Work required >> Would you please give the entries again word for word, with no images in your copy?

Skeletal landmark data
+-------+

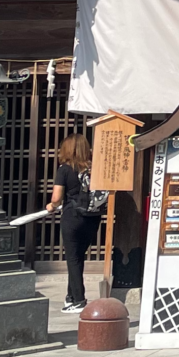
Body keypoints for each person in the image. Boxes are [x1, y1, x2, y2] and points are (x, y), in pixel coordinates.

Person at [47, 133, 99, 313]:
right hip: (92, 217)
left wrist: (51, 205)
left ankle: (79, 299)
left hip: (72, 216)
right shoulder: (94, 169)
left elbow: (57, 197)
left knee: (73, 258)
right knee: (78, 257)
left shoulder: (64, 169)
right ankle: (70, 297)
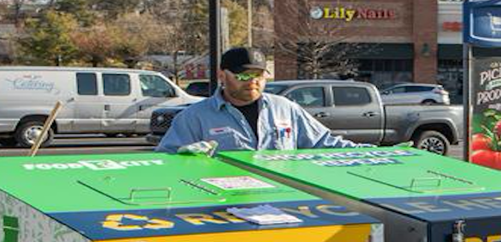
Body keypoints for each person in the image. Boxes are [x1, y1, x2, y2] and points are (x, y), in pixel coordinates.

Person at [156, 47, 365, 155]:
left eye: (258, 75)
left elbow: (325, 144)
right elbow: (167, 160)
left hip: (283, 202)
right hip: (224, 208)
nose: (252, 81)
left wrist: (381, 153)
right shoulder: (194, 117)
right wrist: (184, 158)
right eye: (243, 76)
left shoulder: (285, 109)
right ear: (222, 75)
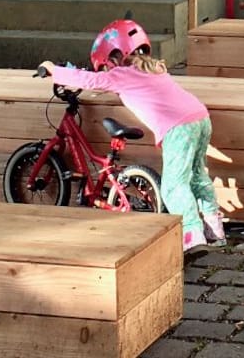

+-------+

Your response >>
Body keypoints for each person in the image. Boxes are [x1, y1, x2, y2] and points are (x, y), in pixel coordinates.

Person at [47, 133, 99, 313]:
right hip: (92, 217)
left wrist: (51, 205)
left ankle: (79, 299)
left hip: (72, 216)
right shoulder: (94, 169)
left elbow: (57, 197)
left knee: (73, 258)
right knee: (78, 257)
left shoulder: (64, 169)
right ankle: (70, 297)
Body keypoints for each person in the image. Boxes are [x1, y1, x2, y2] and points are (x, y), in pixel coordinates.

Person at [156, 47, 365, 155]:
left eye: (258, 75)
left elbow: (325, 144)
right elbow: (167, 160)
left hip: (283, 202)
right hip: (224, 208)
nose: (252, 81)
left wrist: (381, 153)
right shoulder: (194, 117)
right wrist: (184, 158)
right eye: (243, 76)
left shoulder: (285, 109)
right ear: (222, 75)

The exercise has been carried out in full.